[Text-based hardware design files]
_ _ _ _ _ _ _

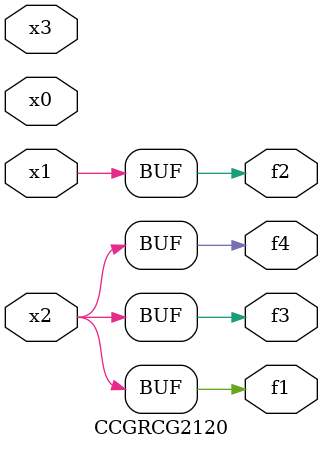
<source format=v>
module CCGRCG2120(
	input x0, x1, x2, x3,
	output f1, f2, f3, f4
);
	assign f1 = x2;
	assign f2 = x1;
	assign f3 = x2;
	assign f4 = x2;
endmodule

</source>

_ _ _ _ _ _ _

Exercise instructions: Look through the entries above. Copy out every line holding the word "assign".

Task output:
	assign f1 = x2;
	assign f2 = x1;
	assign f3 = x2;
	assign f4 = x2;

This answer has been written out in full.